Jeremiah’s mom came to the front door, “Jeremiah, what’s wrong, where are you?” She pushed the door open looking toward the front yard.
He stumbled in front of her, moaning, and collapsed to the ground, “Mommy…I’m here,” he said more faint this time.
“For gracious sakes, what has happened to you and where are your shoes?”
“It was awful, Mommeeeee, just awful. A great big dragon jumped out from behind the tree and landed on me. I swear I didn’t do a thing to him; he just came at me. He tried to eat me, but I kicked and kicked so the only part he ate was my sneakers. Oh, Mommy, I’m so sorry he ate my new shoes!”
Mom looked a bit puzzled said, “If a dragon ate your shoes, where is he?”
Jeremiah knew what his Mom was trying to do, but he was still in control, “After the dragon ate my shoes, he laid down across the sidewalk. Then, this great big giraffe came running clumsily down the same sidewalk, scooped up the dragon and swallowed him whole. What could I do? There’s no way I was putting my hand down a giraffe’s throat, my arms are too short!”

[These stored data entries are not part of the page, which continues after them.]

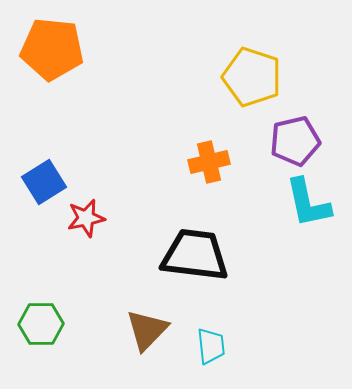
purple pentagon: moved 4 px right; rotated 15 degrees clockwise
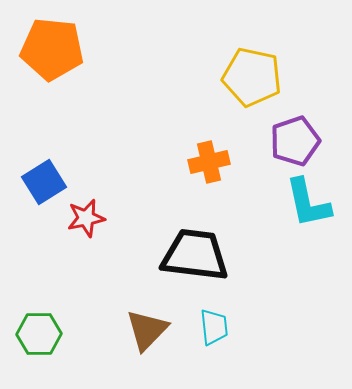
yellow pentagon: rotated 6 degrees counterclockwise
purple pentagon: rotated 6 degrees counterclockwise
green hexagon: moved 2 px left, 10 px down
cyan trapezoid: moved 3 px right, 19 px up
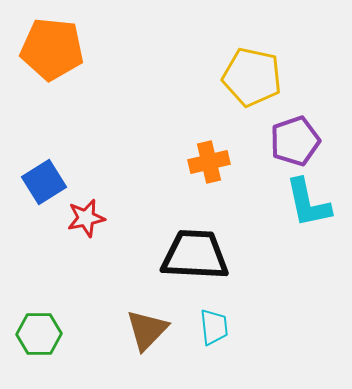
black trapezoid: rotated 4 degrees counterclockwise
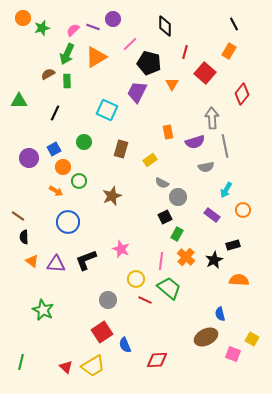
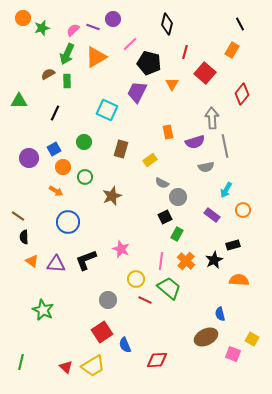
black line at (234, 24): moved 6 px right
black diamond at (165, 26): moved 2 px right, 2 px up; rotated 15 degrees clockwise
orange rectangle at (229, 51): moved 3 px right, 1 px up
green circle at (79, 181): moved 6 px right, 4 px up
orange cross at (186, 257): moved 4 px down
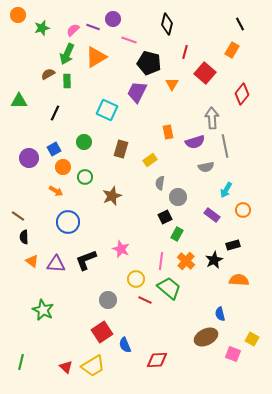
orange circle at (23, 18): moved 5 px left, 3 px up
pink line at (130, 44): moved 1 px left, 4 px up; rotated 63 degrees clockwise
gray semicircle at (162, 183): moved 2 px left; rotated 72 degrees clockwise
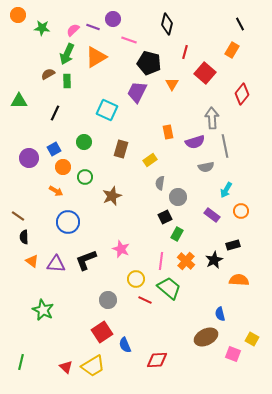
green star at (42, 28): rotated 21 degrees clockwise
orange circle at (243, 210): moved 2 px left, 1 px down
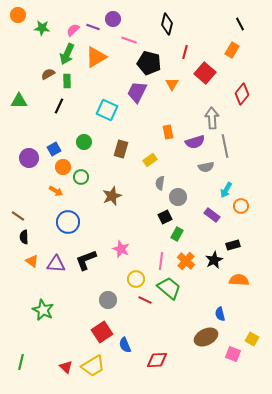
black line at (55, 113): moved 4 px right, 7 px up
green circle at (85, 177): moved 4 px left
orange circle at (241, 211): moved 5 px up
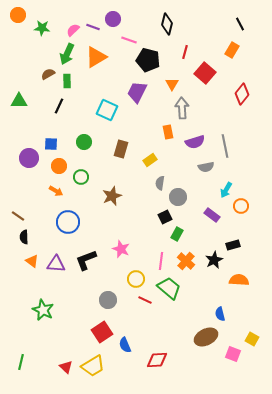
black pentagon at (149, 63): moved 1 px left, 3 px up
gray arrow at (212, 118): moved 30 px left, 10 px up
blue square at (54, 149): moved 3 px left, 5 px up; rotated 32 degrees clockwise
orange circle at (63, 167): moved 4 px left, 1 px up
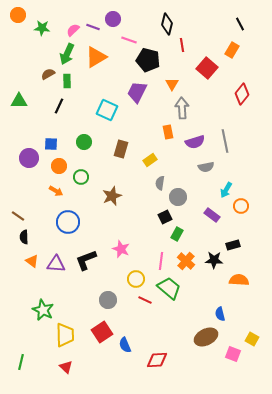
red line at (185, 52): moved 3 px left, 7 px up; rotated 24 degrees counterclockwise
red square at (205, 73): moved 2 px right, 5 px up
gray line at (225, 146): moved 5 px up
black star at (214, 260): rotated 30 degrees clockwise
yellow trapezoid at (93, 366): moved 28 px left, 31 px up; rotated 60 degrees counterclockwise
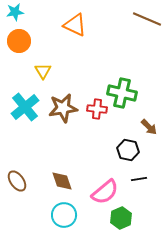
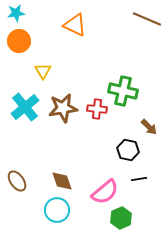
cyan star: moved 1 px right, 1 px down
green cross: moved 1 px right, 2 px up
cyan circle: moved 7 px left, 5 px up
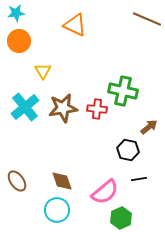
brown arrow: rotated 84 degrees counterclockwise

Sadie darted to the front porch and then circled Jeremiah. She dropped something at his feet then tackled him to the ground. Mom reached down and picked up Sadie’s gift of a white sneaker covered in mud and compost.
“Well, what do you know?” Mom said, handing the sneaker to him.
“Well, Mom….Sadie is a ‘real’ retriever I suppose. She braved the dragon and giraffe to ‘retrieve’ my shoes,” he said pursing his lips and wrinkling his nose. Sadie was too good a retriever.